* **DATA TO EXAMINE**
◆ ◆ ◆
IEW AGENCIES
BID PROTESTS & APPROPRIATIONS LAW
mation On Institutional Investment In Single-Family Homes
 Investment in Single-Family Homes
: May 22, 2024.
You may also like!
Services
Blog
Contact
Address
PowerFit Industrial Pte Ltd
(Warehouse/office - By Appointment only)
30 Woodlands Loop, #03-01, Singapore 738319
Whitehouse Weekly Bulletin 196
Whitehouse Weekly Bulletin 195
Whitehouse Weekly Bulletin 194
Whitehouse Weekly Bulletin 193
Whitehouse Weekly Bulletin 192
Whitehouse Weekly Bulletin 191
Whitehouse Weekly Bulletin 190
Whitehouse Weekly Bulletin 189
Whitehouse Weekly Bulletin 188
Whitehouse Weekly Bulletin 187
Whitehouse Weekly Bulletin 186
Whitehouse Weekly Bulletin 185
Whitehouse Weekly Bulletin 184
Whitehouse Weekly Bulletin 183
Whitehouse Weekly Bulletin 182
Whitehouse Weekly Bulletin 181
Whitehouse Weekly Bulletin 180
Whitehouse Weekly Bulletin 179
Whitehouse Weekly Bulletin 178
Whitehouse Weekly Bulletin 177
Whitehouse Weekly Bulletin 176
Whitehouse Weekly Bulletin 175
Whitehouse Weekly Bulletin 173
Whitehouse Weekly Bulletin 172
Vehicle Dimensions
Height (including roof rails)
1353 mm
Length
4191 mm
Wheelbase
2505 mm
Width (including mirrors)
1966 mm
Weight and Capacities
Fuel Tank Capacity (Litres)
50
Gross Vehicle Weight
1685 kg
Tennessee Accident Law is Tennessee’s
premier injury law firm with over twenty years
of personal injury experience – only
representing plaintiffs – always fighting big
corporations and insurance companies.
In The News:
◆ ◆ ◆
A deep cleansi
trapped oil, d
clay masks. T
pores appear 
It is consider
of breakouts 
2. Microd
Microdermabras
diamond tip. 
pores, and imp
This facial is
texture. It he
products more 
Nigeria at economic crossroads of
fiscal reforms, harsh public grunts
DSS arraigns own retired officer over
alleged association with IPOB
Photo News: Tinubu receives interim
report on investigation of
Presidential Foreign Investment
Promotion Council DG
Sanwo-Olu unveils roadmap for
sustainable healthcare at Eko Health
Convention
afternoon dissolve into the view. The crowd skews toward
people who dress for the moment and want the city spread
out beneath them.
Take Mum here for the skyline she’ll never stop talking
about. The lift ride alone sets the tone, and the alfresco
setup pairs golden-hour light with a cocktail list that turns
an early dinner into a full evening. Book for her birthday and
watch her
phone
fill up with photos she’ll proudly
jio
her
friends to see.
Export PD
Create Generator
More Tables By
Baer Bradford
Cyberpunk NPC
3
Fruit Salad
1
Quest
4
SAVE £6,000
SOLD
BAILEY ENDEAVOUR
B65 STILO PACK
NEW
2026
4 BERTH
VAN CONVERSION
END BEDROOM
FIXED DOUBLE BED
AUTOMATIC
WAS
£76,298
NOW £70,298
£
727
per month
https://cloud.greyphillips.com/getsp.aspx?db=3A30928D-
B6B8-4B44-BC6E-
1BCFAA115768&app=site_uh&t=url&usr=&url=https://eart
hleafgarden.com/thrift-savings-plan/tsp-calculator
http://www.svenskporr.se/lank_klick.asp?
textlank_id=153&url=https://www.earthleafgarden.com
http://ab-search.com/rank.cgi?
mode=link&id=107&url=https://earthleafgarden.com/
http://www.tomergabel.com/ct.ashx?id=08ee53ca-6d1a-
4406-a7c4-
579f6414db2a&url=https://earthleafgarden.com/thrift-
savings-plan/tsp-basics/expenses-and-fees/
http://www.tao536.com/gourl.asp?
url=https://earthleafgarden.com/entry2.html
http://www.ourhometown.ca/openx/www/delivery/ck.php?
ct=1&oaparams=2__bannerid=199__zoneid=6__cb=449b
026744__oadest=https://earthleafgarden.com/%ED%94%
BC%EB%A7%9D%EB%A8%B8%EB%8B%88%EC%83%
◆ ◆ ◆
* **TASK BRIEF**
All lines in the listing above between the line with "Nigeria at economic crossroads of" and the line with "http://www.svenskporr.se/lank_klick.asp?", inclusive, should be set down exactly, and no line outside that range.

* **YOUR RESPONSE**
Nigeria at economic crossroads of
fiscal reforms, harsh public grunts
DSS arraigns own retired officer over
alleged association with IPOB
Photo News: Tinubu receives interim
report on investigation of
Presidential Foreign Investment
Promotion Council DG
Sanwo-Olu unveils roadmap for
sustainable healthcare at Eko Health
Convention
afternoon dissolve into the view. The crowd skews toward
people who dress for the moment and want the city spread
out beneath them.
Take Mum here for the skyline she’ll never stop talking
about. The lift ride alone sets the tone, and the alfresco
setup pairs golden-hour light with a cocktail list that turns
an early dinner into a full evening. Book for her birthday and
watch her
phone
fill up with photos she’ll proudly
jio
her
friends to see.
Export PD
Create Generator
More Tables By
Baer Bradford
Cyberpunk NPC
3
Fruit Salad
1
Quest
4
SAVE £6,000
SOLD
BAILEY ENDEAVOUR
B65 STILO PACK
NEW
2026
4 BERTH
VAN CONVERSION
END BEDROOM
FIXED DOUBLE BED
AUTOMATIC
WAS
£76,298
NOW £70,298
£
727
per month
https://cloud.greyphillips.com/getsp.aspx?db=3A30928D-
B6B8-4B44-BC6E-
1BCFAA115768&app=site_uh&t=url&usr=&url=https://eart
hleafgarden.com/thrift-savings-plan/tsp-calculator
http://www.svenskporr.se/lank_klick.asp?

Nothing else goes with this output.